The insoluble silver iodide is washed with water on the filter, dried, and weighed. (It is desirable to know the weight of silver iodide because a subsequent reaction involving the reduction of iodic acid with sodium dithionite requires exact quantities.)
B) Recovery of silver:AgI + Cl2 ---aqua regia---> AgCl + ICl
AgCl + 2 NH3 -> Ag(NH3)2Cl
2 Ag(NH3)2Cl + Na2S2O4 + 2 H2O -> 2NaCl + 2Ag + 2(NH4)2SO3
The powdered silver iodide (40-mesh) is treated with excess aqua regia (under hood). A solution consisting of 81 mL of concentrated nitric acid (sp. gr. 1.42) and 216 mL of concentrated hydrochloric acid (sp. gr. 1.19) is suitable for each 100 g. of silver iodide
*. The reaction proceeds vigorously but not violently. The mixture should be shaken frequently for 5 minutes until the initial vigorous reaction has subsided. The suspension is then heated gently on the steam bath for 25 minutes, with occasional shaking
**. The contents of the reaction vessel are then diluted with 330 ml. of distilled water and cooled in ice. The silver chloride is filtered on a Buchner funnel and washed with distilled water on the filter. The filtrate (II) is reserved for recovery of iodine. Silver chloride obtained in the reaction is dissolved in concentrated aqueous ammonia and combined with the previous ammoniacal filtrate (I)

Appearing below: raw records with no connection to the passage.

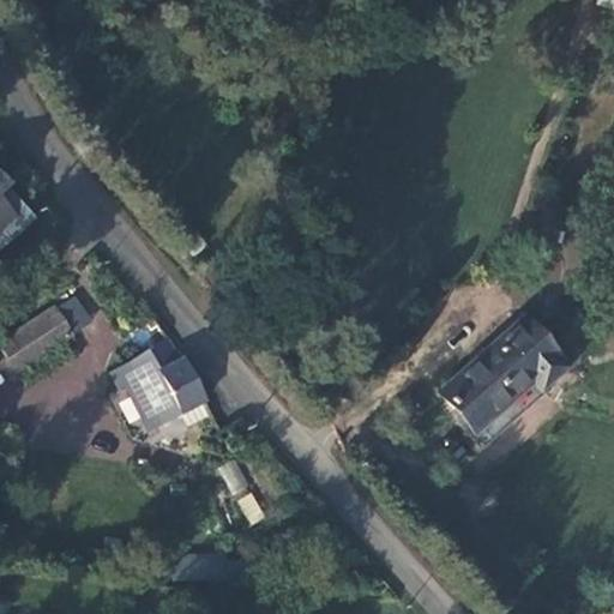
[(613,0),(597,0),(596,5),(613,10),(613,0)]
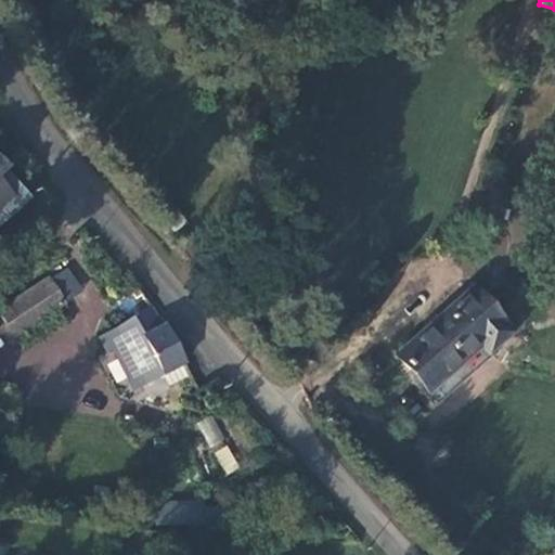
[(0,219),(27,195),(0,164),(0,219)]
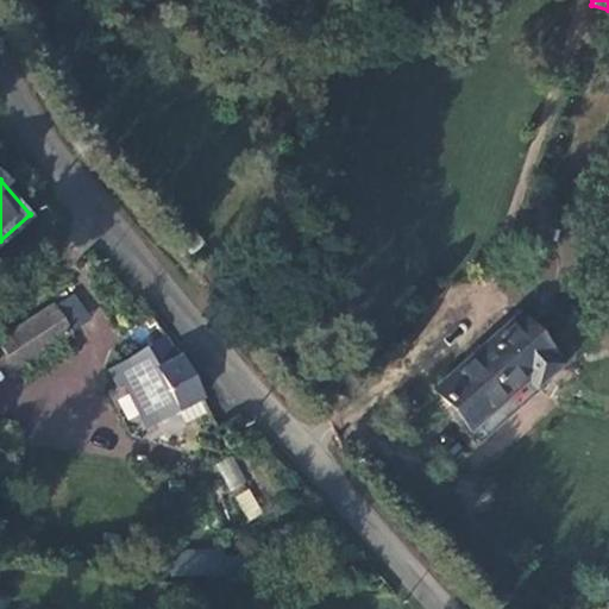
[(70,333),(57,307),(4,341),(19,368),(70,333)]
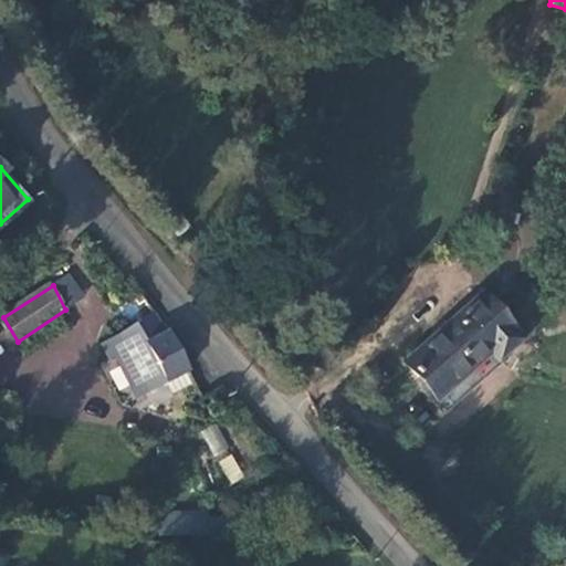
[(436,398),(514,332),(479,291),(401,359),(436,398)]
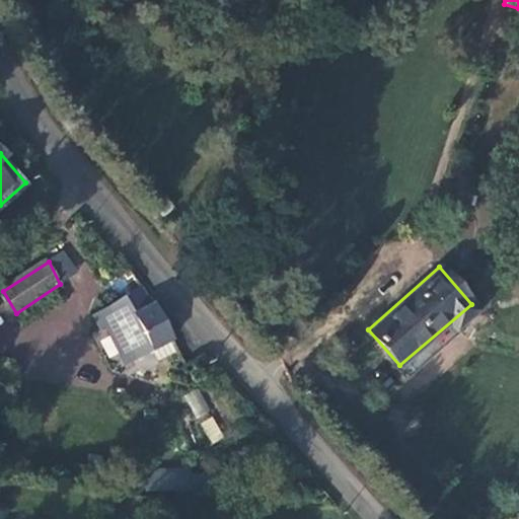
[(109,308),(96,313),(132,358),(148,351),(168,340),(151,303),(140,288),(109,308)]
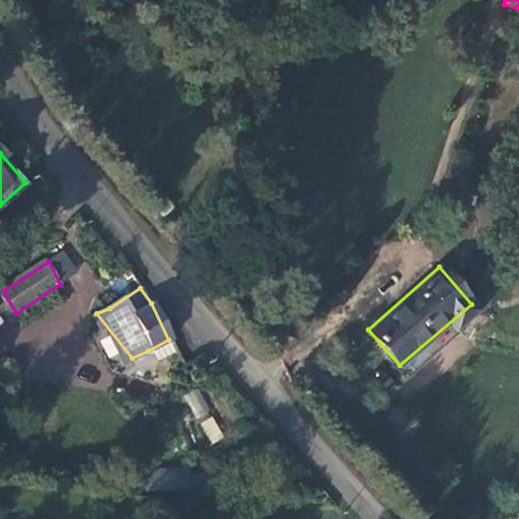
[(132,358),(96,313),(91,315),(96,327),(101,325),(119,364),(132,358)]
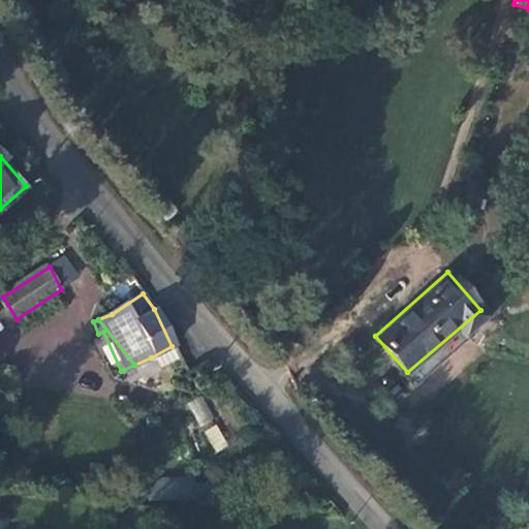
[(172,346),(151,358),(157,368),(177,361),(172,346)]
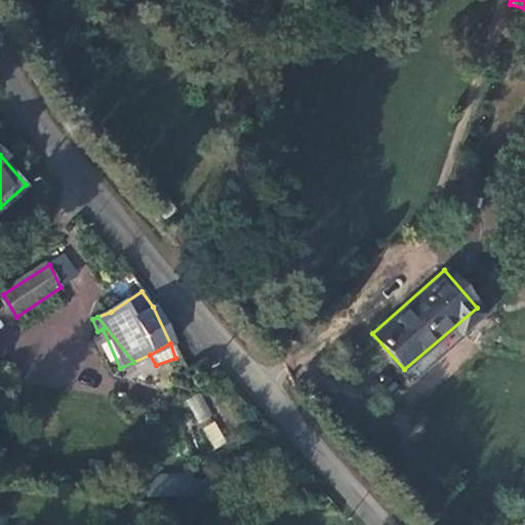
[(200,393),(186,400),(198,423),(212,416),(200,393)]
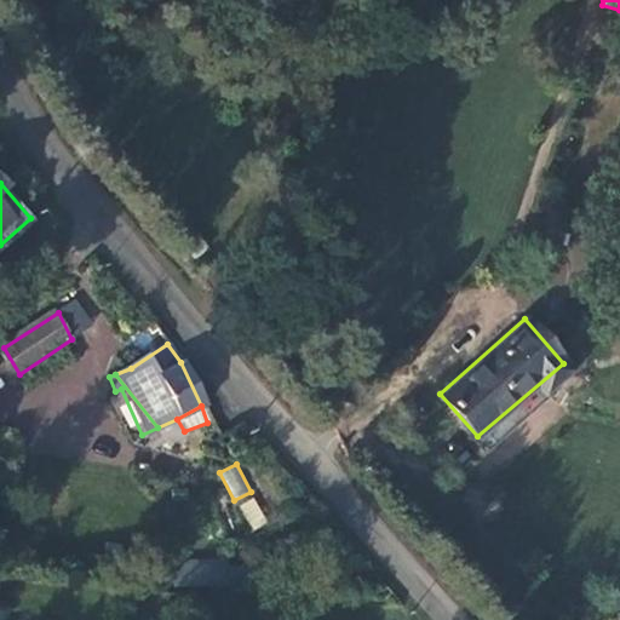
[(237,505),(252,530),(267,522),(253,497),(237,505)]
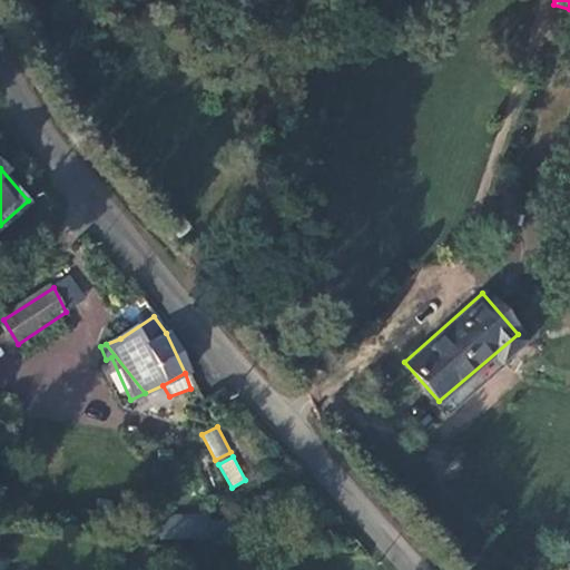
[(160,536),(212,536),(210,516),(160,518),(160,536)]
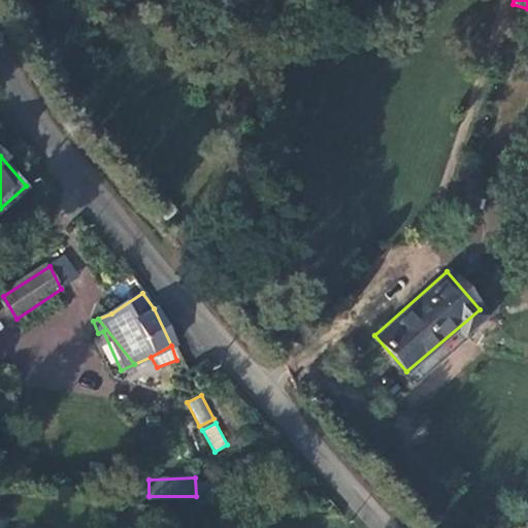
All buildings are outlined.
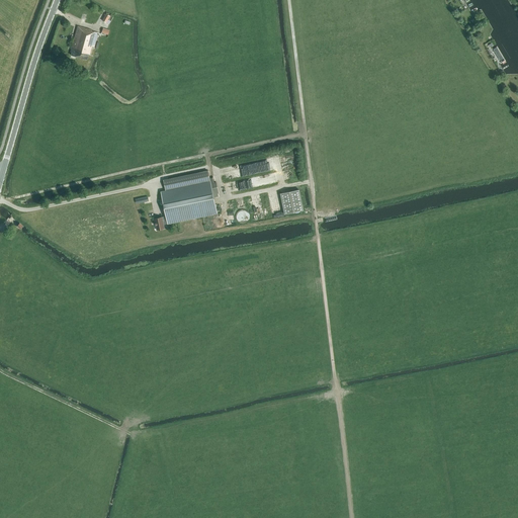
[(94,47),(98,32),(91,30),(77,25),(70,52),(72,52),(71,55),(87,59),(88,54),(90,54),(92,46),(94,47)]
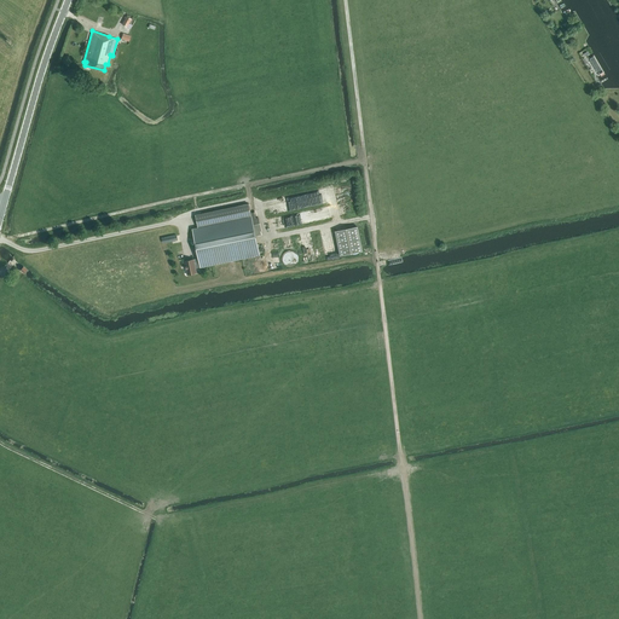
[(597,58),(591,61),(601,75),(606,73),(597,58)]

***. This solution is treated with an excess of a 6 per cent solution of sodium dithionite, (ammonium formate works too) which quantitatively precipitates pure silver as a grey powder. The silver is washed with distilled water and dried. This method of recovering silver from silver chloride appears preferable to reduction with zinc or by other agents involving heterogeneous reactions.
* The quantities given in the subsequent description apply to 100g-lots of silver iodide.

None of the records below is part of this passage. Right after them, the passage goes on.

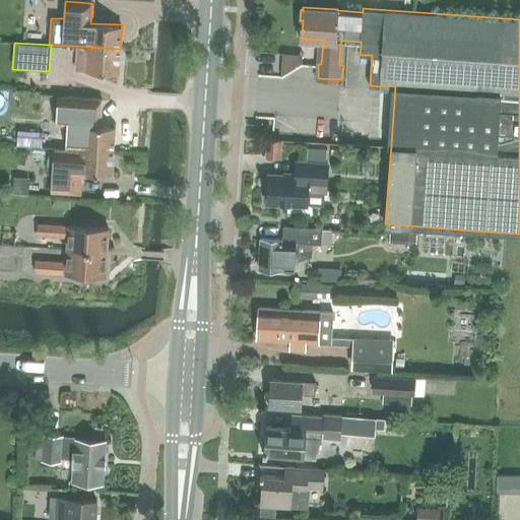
[(76,46),(75,69),(76,69),(87,70),(105,71),(119,72),(120,49),(76,46)]
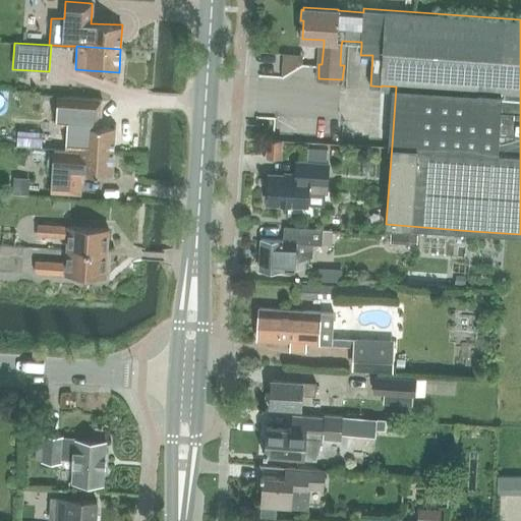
[(57,97),(55,125),(66,126),(64,147),(82,148),(82,150),(114,152),(115,126),(101,125),(102,114),(102,100),(57,97)]
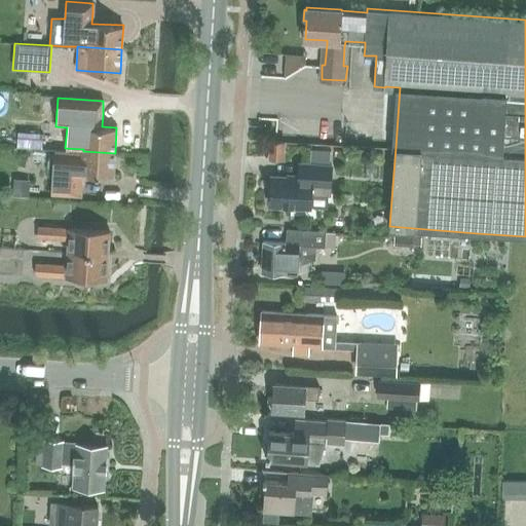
[(17,132),(16,147),(28,147),(29,132),(17,132)]
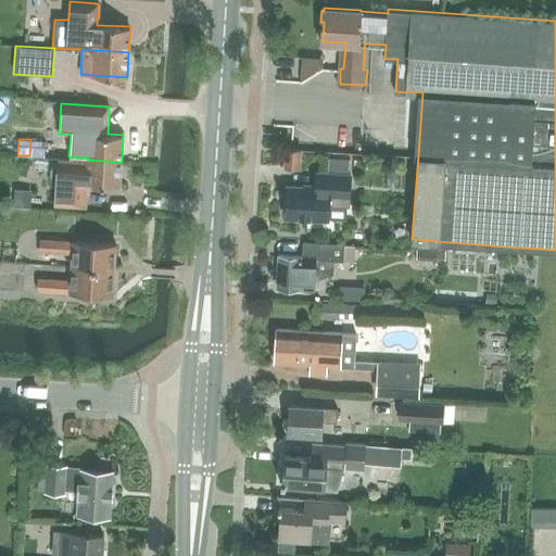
[(287,149),(286,166),(299,167),(300,150),(287,149)]
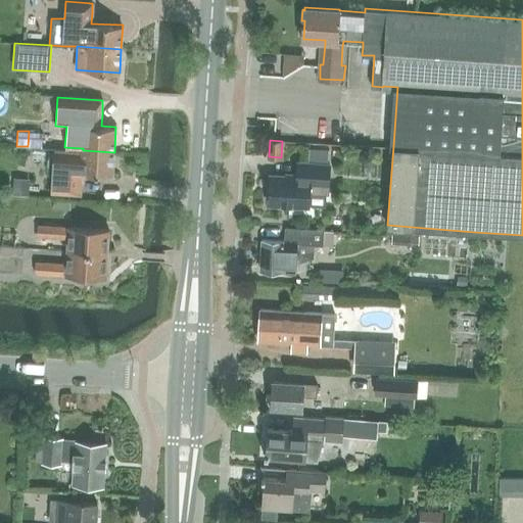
[(48,160),(48,169),(49,174),(53,176),(52,195),(80,196),(81,186),(81,177),(81,172),(99,173),(112,174),(114,152),(83,150),(59,148),(54,148),(53,153),(50,156),(48,160)]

** If the silver iodide contain no lumps, this treatment suffices for practically complete conversion to silver chloride. However, a test for completion of the reaction may be made by removing a small quantity of the precipitate, which after washings with water should all dissolve in concentrated ammonia solution.
*** Any residue remaining undissolved in ammonia should be treated again with aqua regia. Ammoniacal silver chloride solutions should not be allowed to stand too long before precipitating the silver since some insoluble material separates, which, on occasion, has produced violent explosions.